*** Data in this exercise Section Begins ***

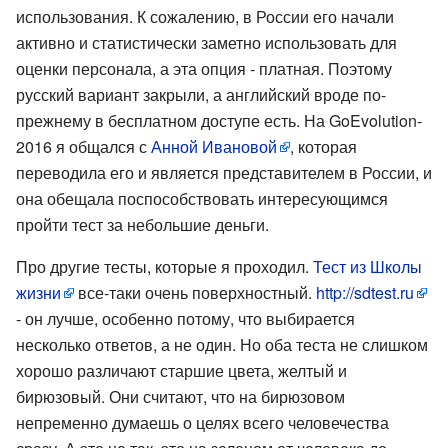
использования. К сожалению, в России его начали
активно и статистически заметно использовать для
оценки персонала, а эта опция - платная. Поэтому
русский вариант закрыли, а английский вроде по-
прежнему в бесплатном доступе есть. На GoEvolution-
2016 я общался с
Анной Ивановой
, которая
переводила его и является представителем в России, и
она обещала поспособствовать интересующимся
пройти тест за небольшие деньги.
Про другие тесты, которые я проходил.
Тест из Школы
жизни
все-таки очень поверхностный.
http://sdtest.ru
- он лучше, особенно потому, что выбирается
несколько ответов, а не один. Но оба теста не слишком
хорошо различают старшие цвета, желтый и
бирюзовый. Они считают, что на бирюзовом
непременно думаешь о целях всего человечества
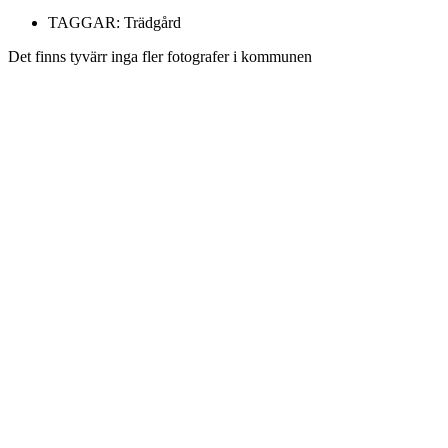
TAGGAR:
Trädgård
Det finns tyvärr inga fler fotografer i kommunen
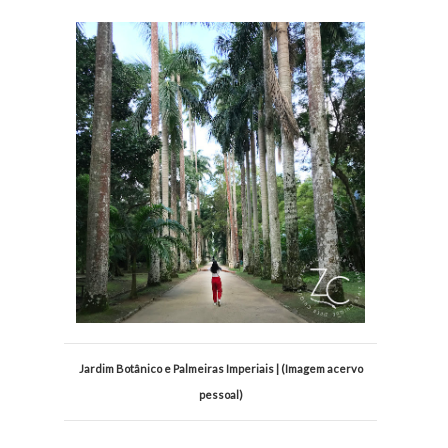
Jardim Botânico e Palmeiras Imperiais | (Imagem acervo
pessoal)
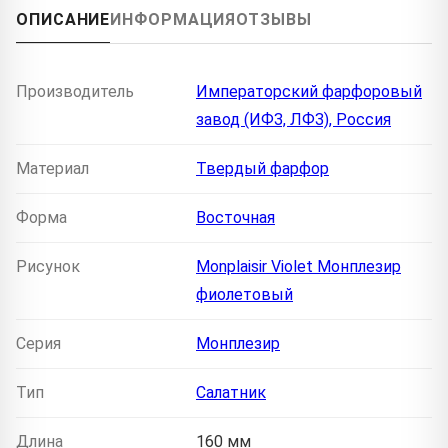
ОПИСАНИЕ
ИНФОРМАЦИЯ
ОТЗЫВЫ
Производитель
Императорский фарфоровый
завод (ИФЗ, ЛФЗ), Россия
Материал
Твердый фарфор
Форма
Восточная
Рисунок
Monplaisir Violet Монплезир
фиолетовый
Серия
Монплезир
Тип
Салатник
Длина
160 мм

*** Data in this exercise Section Ends ***

Look through the records for the word "Монплезир". Every line that has it should be copied.

Exercise answer |
Monplaisir Violet Монплезир
Монплезир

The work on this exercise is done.